Document section:
● ● ● ● ● ● ●

Michael Paquier <michael@paquier.xyz> writes:
>>> Is there some downside to XML_PARSE_HUGE?
> If one looks at the libxml2 like this mirror at [1], it is possible to
> see that the flag is only used to lift internal hard limits, for stuff
> like XML_MAX_TEXT_LENGTH and XML_MAX_NAME_LENGTH for size control, or
> max node depths.
I dug through those sources and I concur that mostly, setting that
flag just results in replacing arbitrary hard-coded limits with higher
arbitrary hard-coded limits. The one place I found where it looks
like the clamps come off entirely is that the XML_MAX_DICTIONARY_LIMIT
on the number of entries in a dictionary is replaced by "unlimited".
Given that in our usage the input string will be limited to 1GB, the
number of entries you could possibly create is still pretty finite.
> Knowing that we have full control of the memory contexts for the XML
> nodes, just enforcing the huge flag does not seem like there's any
> downside for us. (Right?)
Blowing out a backend's memory or CPU consumption is not something
we try hard to prevent, so I'm not terribly worried on that score.
The one thing I'm concerned about is that raising these limits could
make bugs (like integer overflow problems) reachable that were not
otherwise, and that such bugs might rise to the level of security
problems. They've had such issues before (CVE-2022-40303) and it'd be
foolish to be sure that none remain. Still, that's clearly their bug
not our bug.
On the whole I'm not too worried, and even if I were, I doubt that
an enabling GUC would be the answer. We'd have to make it SUSET
and default to off for it to be a credible security defense, and that
seems like an excessive amount of paranoia. Besides, I believe that
downstream packagers who don't trust libxml2 are already just building
PG without XML support.
regards, tom lane

● ● ● ● ● ● ●

Extracted material:
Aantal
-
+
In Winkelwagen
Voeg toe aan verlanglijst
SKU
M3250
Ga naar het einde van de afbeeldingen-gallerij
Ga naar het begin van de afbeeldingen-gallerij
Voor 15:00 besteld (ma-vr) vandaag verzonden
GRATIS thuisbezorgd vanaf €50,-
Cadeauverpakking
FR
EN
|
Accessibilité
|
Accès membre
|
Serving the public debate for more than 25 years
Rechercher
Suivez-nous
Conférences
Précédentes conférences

● ● ● ● ● ● ●

Directive: Copy out the entire forum message about setting the XML_PARSE_HUGE flag in libxml2 word for word.

Exercise result:
Michael Paquier <michael@paquier.xyz> writes:
>>> Is there some downside to XML_PARSE_HUGE?
> If one looks at the libxml2 like this mirror at [1], it is possible to
> see that the flag is only used to lift internal hard limits, for stuff
> like XML_MAX_TEXT_LENGTH and XML_MAX_NAME_LENGTH for size control, or
> max node depths.
I dug through those sources and I concur that mostly, setting that
flag just results in replacing arbitrary hard-coded limits with higher
arbitrary hard-coded limits. The one place I found where it looks
like the clamps come off entirely is that the XML_MAX_DICTIONARY_LIMIT
on the number of entries in a dictionary is replaced by "unlimited".
Given that in our usage the input string will be limited to 1GB, the
number of entries you could possibly create is still pretty finite.
> Knowing that we have full control of the memory contexts for the XML
> nodes, just enforcing the huge flag does not seem like there's any
> downside for us. (Right?)
Blowing out a backend's memory or CPU consumption is not something
we try hard to prevent, so I'm not terribly worried on that score.
The one thing I'm concerned about is that raising these limits could
make bugs (like integer overflow problems) reachable that were not
otherwise, and that such bugs might rise to the level of security
problems. They've had such issues before (CVE-2022-40303) and it'd be
foolish to be sure that none remain. Still, that's clearly their bug
not our bug.
On the whole I'm not too worried, and even if I were, I doubt that
an enabling GUC would be the answer. We'd have to make it SUSET
and default to off for it to be a credible security defense, and that
seems like an excessive amount of paranoia. Besides, I believe that
downstream packagers who don't trust libxml2 are already just building
PG without XML support.
regards, tom lane